We also acquired an autograph poem by Sir Kenelm Digby beginning “The thread which doth my painful life sustain…”. This poem was written by the celebrated natural philosopher while mourning the death of his wife, Venetia. Lady Venetia Stanley and Digby had known one another since childhood, and their marriage around 1625 was a love-match that they kept a secret for some time. While Sir Kenelm converted from Catholicism to Anglicanism as a way to ease his passage in the upper echelons of Stuart society, Venetia’s sudden death prompted him to return to his Catholic faith. This heretofore unpublished poem is the only autograph manuscript by Digby that has been available for purchase in the last forty years, and provides a stirring and distressing glimpse into an event that profoundly altered his life.

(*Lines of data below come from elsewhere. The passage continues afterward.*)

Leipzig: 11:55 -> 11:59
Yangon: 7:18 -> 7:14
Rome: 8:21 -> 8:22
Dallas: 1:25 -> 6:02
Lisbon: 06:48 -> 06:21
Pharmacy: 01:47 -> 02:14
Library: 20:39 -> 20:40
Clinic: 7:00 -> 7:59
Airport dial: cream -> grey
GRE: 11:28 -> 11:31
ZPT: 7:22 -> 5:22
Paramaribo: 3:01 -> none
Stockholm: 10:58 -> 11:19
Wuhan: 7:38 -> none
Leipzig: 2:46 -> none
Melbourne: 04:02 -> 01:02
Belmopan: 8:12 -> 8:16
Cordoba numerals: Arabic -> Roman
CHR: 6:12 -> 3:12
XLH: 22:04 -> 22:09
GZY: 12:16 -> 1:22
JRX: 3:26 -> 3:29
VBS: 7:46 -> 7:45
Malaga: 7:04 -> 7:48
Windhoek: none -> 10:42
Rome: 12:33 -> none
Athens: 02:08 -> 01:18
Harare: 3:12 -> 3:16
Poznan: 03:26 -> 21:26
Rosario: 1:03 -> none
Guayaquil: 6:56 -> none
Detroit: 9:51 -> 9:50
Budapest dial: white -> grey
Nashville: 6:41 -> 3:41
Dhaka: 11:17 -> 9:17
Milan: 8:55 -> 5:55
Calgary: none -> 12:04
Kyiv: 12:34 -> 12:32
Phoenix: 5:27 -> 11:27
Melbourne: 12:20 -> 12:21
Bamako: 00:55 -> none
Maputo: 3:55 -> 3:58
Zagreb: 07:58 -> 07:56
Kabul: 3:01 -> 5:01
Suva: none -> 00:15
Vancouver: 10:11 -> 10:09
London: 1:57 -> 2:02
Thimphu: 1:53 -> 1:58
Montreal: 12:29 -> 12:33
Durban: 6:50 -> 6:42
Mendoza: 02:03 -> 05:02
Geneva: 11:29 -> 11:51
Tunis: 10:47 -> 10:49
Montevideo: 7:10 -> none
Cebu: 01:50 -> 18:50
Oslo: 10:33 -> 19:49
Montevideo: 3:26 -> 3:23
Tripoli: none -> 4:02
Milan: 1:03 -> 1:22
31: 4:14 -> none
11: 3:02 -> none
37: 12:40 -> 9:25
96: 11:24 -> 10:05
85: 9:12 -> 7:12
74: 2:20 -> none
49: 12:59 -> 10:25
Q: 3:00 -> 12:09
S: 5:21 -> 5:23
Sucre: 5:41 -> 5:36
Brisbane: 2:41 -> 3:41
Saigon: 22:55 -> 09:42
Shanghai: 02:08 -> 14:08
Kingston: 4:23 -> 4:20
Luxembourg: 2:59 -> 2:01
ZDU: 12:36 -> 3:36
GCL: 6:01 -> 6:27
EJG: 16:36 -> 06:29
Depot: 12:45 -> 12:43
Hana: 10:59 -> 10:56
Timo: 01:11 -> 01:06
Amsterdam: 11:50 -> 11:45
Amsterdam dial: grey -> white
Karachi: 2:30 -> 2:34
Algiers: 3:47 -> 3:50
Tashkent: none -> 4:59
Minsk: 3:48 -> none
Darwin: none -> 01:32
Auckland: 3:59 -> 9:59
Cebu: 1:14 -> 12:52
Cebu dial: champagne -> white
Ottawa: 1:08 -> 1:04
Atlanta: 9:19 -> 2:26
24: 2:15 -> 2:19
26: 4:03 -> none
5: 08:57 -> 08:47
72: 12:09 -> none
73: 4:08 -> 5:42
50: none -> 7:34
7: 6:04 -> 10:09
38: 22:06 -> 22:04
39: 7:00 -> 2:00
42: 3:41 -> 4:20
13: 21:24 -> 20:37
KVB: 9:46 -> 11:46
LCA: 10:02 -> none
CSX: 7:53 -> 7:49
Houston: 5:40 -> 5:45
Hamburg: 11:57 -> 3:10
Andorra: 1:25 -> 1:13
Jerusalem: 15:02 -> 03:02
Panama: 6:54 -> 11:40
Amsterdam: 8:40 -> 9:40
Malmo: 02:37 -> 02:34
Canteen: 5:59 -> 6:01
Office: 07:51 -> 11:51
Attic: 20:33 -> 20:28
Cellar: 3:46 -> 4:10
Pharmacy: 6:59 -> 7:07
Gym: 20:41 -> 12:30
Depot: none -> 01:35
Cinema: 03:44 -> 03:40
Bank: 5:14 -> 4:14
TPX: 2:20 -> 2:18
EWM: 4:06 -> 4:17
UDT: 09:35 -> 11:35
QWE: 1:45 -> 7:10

Our poetry purchases also included a manuscript copy of Sir Francis Bacon’s poem beginning “The World’s a Bubble,” a four-stanza version apparently transcribed by Thomas Everard.
Finally, we acquired a 1598 copy of Writing Tables with a Kalender for XXIIII yeeres, with Sundry Necessarye Rules. Although lacking its erasable leaves, it includes a lengthy manuscript genealogy of the Cholmeley family, as well as other annotations, and is one of only three copies known to exist.
We’re so pleased that these items will be coming to a new home here at the Folger, and look forward to sharing them with all of you, through both exhibition and research.